Description
A flavorful twist on classic mac and cheese, this Taco Mac and Cheese combines seasoned ground beef with creamy cheddar and mozzarella cheeses, sour cream, and macaroni for a comforting, Tex-Mex inspired dish. Topped with fresh tomatoes, green onions, and cilantro, it’s perfect for a quick and satisfying family meal.
Ingredients
Scale
Main Ingredients
- 1 lb ground beef
- 1 packet taco seasoning
- 1 cup water
- 8 oz elbow macaroni
- 2 cups shredded cheddar cheese
- 1 cup shredded mozzarella cheese
- 1/2 cup sour cream
- 1/4 cup milk
- 1 tablespoon olive oil
- Salt and pepper to taste
Optional Toppings
- 1/2 cup diced tomatoes
- 1/4 cup sliced green onions
- 1/4 cup chopped cilantro
Instructions
- Cook the macaroni: Prepare the elbow macaroni according to the package instructions until al dente. Drain well and set aside.

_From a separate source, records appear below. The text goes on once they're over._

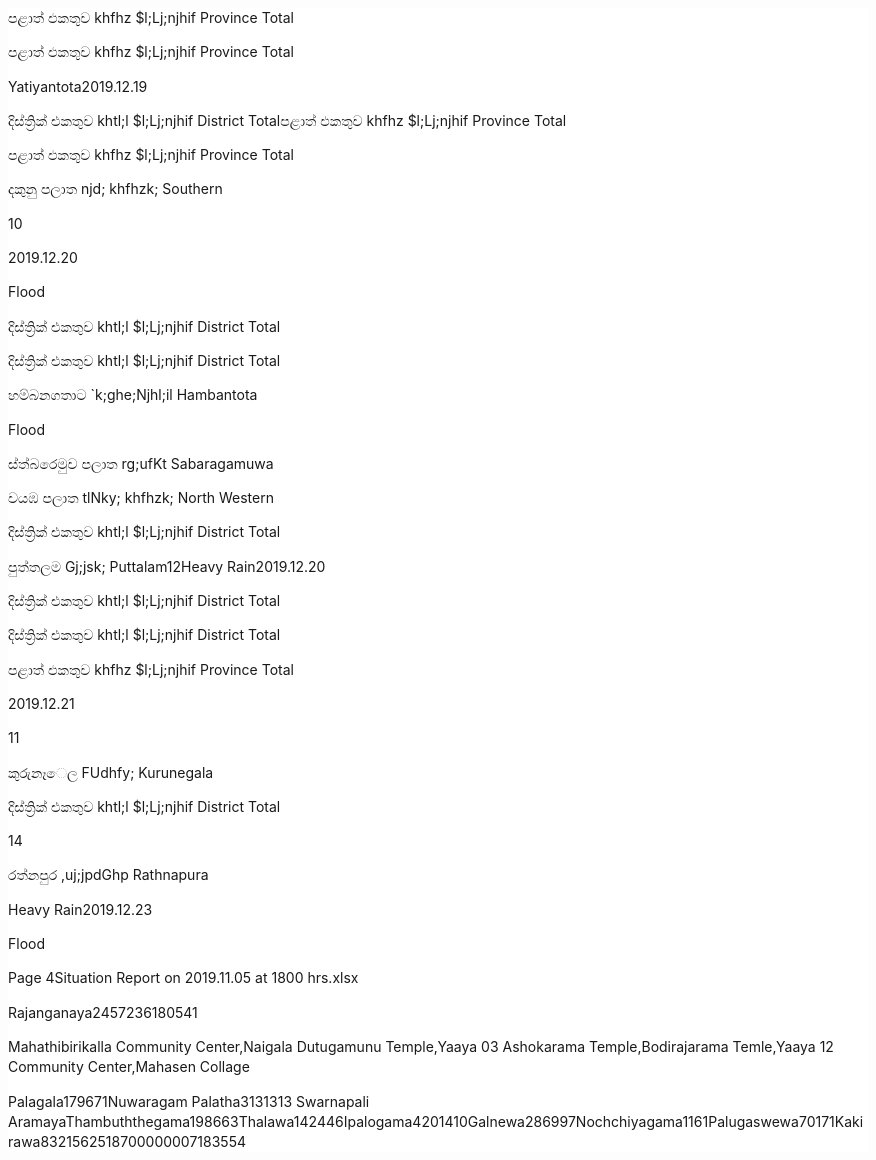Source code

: පළාත් ඵකතුව khfhz $l;Lj;njhif Province Total

පළාත් ඵකතුව khfhz $l;Lj;njhif Province Total

Yatiyantota2019.12.19

දිස්ත්‍රික් එකතුව khtl;l $l;Lj;njhif District Totalපළාත් ඵකතුව khfhz $l;Lj;njhif Province Total

පළාත් ඵකතුව khfhz $l;Lj;njhif Province Total

දකුනු පලාත njd; khfhzk; Southern

10

2019.12.20

Flood

දිස්ත්‍රික් එකතුව khtl;l $l;Lj;njhif District Total

දිස්ත්‍රික් එකතුව khtl;l $l;Lj;njhif District Total

හම්බනගතාට `k;ghe;Njhl;il Hambantota

Flood

ස්ත්‍බරෙමුව පලාත rg;ufKt Sabaragamuwa

වයඹ පලාත tlNky; khfhzk; North Western

දිස්ත්‍රික් එකතුව khtl;l $l;Lj;njhif District Total

පුත්තලම Gj;jsk; Puttalam12Heavy Rain2019.12.20

දිස්ත්‍රික් එකතුව khtl;l $l;Lj;njhif District Total

දිස්ත්‍රික් එකතුව khtl;l $l;Lj;njhif District Total

පළාත් ඵකතුව khfhz $l;Lj;njhif Province Total

2019.12.21

11

කුරුනෑෙල FUdhfy; Kurunegala

දිස්ත්‍රික් එකතුව khtl;l $l;Lj;njhif District Total

14

රත්නපුර ,uj;jpdGhp Rathnapura

Heavy Rain2019.12.23

Flood

Page 4Situation Report on 2019.11.05 at 1800 hrs.xlsx

Rajanganaya2457236180541

Mahathibirikalla Community Center,Naigala Dutugamunu Temple,Yaaya 03 Ashokarama Temple,Bodirajarama Temle,Yaaya 12 Community Center,Mahasen Collage

Palagala179671Nuwaragam Palatha3131313 Swarnapali AramayaThambuththegama198663Thalawa142446Ipalogama4201410Galnewa286997Nochchiyagama1161Palugaswewa70171Kakirawa8321562518700000007183554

- Brown the beef: Heat the olive oil in a large skillet over medium heat. Add the ground beef and cook for 5-7 minutes, breaking it apart with a spoon, until fully browned.
- Season the beef: Drain excess grease from the skillet. Stir in the taco seasoning and 1 cup of water. Simmer for 5 minutes to let the flavors meld and the sauce thicken.
- Combine pasta and beef: Add the cooked macaroni to the skillet with the seasoned beef. Stir thoroughly to mix everything evenly.
- Melt the cheese: Lower the heat to low. Add shredded cheddar and mozzarella cheese to the beef and macaroni mixture. Stir continuously until the cheese is fully melted and creamy.
- Add creaminess: Stir in the sour cream and milk until the sauce is smooth and rich. Season with salt and pepper according to your taste preferences.
- Garnish and serve: Top the dish with diced tomatoes, green onions, and chopped cilantro if using. Serve immediately while hot and enjoy your taco-inspired mac and cheese!
Notes
- You can substitute ground turkey or chicken for a leaner protein option.
- For a spicier dish, add jalapeños or hot sauce to the beef mixture.
- Using freshly shredded cheese tends to melt better than pre-shredded cheese.
- Leftovers can be stored in the refrigerator for up to 3 days and reheated on the stovetop or microwave.
- To make it gluten-free, use gluten-free elbow macaroni and ensure taco seasoning is gluten-free.